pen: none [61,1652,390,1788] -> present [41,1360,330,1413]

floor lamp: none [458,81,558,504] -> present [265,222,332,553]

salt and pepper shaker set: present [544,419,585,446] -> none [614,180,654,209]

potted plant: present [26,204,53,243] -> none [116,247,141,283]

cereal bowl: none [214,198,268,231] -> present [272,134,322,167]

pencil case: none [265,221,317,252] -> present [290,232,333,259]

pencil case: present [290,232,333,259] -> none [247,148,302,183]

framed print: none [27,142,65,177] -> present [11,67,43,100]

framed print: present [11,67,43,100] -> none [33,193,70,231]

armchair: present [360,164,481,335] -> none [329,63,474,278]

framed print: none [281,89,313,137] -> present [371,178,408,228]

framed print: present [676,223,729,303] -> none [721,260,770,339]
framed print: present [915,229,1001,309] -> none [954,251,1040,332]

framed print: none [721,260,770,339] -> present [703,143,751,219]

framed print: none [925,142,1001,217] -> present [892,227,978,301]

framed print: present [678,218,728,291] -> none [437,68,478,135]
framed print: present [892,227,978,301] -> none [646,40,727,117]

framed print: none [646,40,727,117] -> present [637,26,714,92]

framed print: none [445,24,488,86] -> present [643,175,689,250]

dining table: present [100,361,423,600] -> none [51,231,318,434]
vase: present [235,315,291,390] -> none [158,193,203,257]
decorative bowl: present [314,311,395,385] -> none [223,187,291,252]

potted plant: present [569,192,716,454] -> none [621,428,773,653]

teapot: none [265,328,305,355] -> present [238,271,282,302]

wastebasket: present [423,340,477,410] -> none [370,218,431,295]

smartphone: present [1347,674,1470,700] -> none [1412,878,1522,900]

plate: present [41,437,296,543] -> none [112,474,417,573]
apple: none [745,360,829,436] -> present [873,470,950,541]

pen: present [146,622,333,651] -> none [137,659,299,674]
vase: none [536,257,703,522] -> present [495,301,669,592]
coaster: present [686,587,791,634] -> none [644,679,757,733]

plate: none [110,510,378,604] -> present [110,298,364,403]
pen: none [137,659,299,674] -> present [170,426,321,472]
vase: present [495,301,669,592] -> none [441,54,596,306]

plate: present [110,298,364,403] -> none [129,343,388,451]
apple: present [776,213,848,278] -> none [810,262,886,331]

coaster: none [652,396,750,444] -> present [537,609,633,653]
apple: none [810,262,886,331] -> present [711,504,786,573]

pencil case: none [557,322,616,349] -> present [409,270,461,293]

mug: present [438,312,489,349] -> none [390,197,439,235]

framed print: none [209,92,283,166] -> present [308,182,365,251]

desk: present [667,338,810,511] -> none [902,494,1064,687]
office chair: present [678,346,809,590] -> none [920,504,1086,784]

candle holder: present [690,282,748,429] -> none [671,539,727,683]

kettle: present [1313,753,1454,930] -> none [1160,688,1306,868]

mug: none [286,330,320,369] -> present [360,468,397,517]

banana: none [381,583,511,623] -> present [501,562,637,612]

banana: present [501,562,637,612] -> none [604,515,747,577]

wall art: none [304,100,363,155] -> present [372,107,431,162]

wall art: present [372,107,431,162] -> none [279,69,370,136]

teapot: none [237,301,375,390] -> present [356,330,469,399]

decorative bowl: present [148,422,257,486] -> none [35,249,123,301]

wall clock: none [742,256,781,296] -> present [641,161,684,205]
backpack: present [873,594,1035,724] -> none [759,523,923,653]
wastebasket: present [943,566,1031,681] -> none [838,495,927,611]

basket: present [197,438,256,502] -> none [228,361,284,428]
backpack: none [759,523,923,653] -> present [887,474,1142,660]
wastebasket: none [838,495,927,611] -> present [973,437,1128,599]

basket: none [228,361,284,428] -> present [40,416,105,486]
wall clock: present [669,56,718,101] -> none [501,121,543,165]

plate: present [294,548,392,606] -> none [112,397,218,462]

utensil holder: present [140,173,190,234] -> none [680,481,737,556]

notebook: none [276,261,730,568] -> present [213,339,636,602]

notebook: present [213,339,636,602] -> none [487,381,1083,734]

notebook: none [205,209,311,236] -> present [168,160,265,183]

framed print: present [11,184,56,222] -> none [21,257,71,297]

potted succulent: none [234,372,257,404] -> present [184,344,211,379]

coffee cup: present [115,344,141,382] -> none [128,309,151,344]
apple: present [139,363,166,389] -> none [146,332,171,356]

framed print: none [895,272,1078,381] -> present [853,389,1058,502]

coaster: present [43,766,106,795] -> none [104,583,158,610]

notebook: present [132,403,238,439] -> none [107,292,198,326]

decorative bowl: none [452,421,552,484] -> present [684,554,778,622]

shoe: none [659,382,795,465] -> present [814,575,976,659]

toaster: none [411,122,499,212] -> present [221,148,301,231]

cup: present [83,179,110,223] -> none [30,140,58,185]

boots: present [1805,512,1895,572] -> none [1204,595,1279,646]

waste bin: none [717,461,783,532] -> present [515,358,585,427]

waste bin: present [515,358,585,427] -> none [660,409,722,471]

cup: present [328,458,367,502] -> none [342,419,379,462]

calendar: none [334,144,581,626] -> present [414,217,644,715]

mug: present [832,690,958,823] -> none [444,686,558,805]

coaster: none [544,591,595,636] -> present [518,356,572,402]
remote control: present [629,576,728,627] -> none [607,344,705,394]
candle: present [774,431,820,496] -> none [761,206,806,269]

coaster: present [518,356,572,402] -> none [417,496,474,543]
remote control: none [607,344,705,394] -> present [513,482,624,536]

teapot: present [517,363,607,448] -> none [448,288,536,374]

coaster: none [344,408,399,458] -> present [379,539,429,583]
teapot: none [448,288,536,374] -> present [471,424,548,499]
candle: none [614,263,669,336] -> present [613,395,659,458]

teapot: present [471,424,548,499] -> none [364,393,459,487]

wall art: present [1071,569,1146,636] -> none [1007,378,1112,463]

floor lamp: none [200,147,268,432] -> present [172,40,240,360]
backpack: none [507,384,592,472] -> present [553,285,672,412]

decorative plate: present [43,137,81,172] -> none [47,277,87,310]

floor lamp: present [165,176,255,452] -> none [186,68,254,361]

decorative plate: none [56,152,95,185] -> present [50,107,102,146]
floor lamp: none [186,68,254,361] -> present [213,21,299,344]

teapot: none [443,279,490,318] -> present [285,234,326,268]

---

- [TASK PROMPT]: Above are the records; print exactly the lines from the line with "notebook: present [213,339,636,602]" to the line with "floor lamp: none [200,147,268,432]", including both, and nothing else.

- [REPLY]:
notebook: present [213,339,636,602] -> none [487,381,1083,734]

notebook: none [205,209,311,236] -> present [168,160,265,183]

framed print: present [11,184,56,222] -> none [21,257,71,297]

potted succulent: none [234,372,257,404] -> present [184,344,211,379]

coffee cup: present [115,344,141,382] -> none [128,309,151,344]
apple: present [139,363,166,389] -> none [146,332,171,356]

framed print: none [895,272,1078,381] -> present [853,389,1058,502]

coaster: present [43,766,106,795] -> none [104,583,158,610]

notebook: present [132,403,238,439] -> none [107,292,198,326]

decorative bowl: none [452,421,552,484] -> present [684,554,778,622]

shoe: none [659,382,795,465] -> present [814,575,976,659]

toaster: none [411,122,499,212] -> present [221,148,301,231]

cup: present [83,179,110,223] -> none [30,140,58,185]

boots: present [1805,512,1895,572] -> none [1204,595,1279,646]

waste bin: none [717,461,783,532] -> present [515,358,585,427]

waste bin: present [515,358,585,427] -> none [660,409,722,471]

cup: present [328,458,367,502] -> none [342,419,379,462]

calendar: none [334,144,581,626] -> present [414,217,644,715]

mug: present [832,690,958,823] -> none [444,686,558,805]

coaster: none [544,591,595,636] -> present [518,356,572,402]
remote control: present [629,576,728,627] -> none [607,344,705,394]
candle: present [774,431,820,496] -> none [761,206,806,269]

coaster: present [518,356,572,402] -> none [417,496,474,543]
remote control: none [607,344,705,394] -> present [513,482,624,536]

teapot: present [517,363,607,448] -> none [448,288,536,374]

coaster: none [344,408,399,458] -> present [379,539,429,583]
teapot: none [448,288,536,374] -> present [471,424,548,499]
candle: none [614,263,669,336] -> present [613,395,659,458]

teapot: present [471,424,548,499] -> none [364,393,459,487]

wall art: present [1071,569,1146,636] -> none [1007,378,1112,463]

floor lamp: none [200,147,268,432] -> present [172,40,240,360]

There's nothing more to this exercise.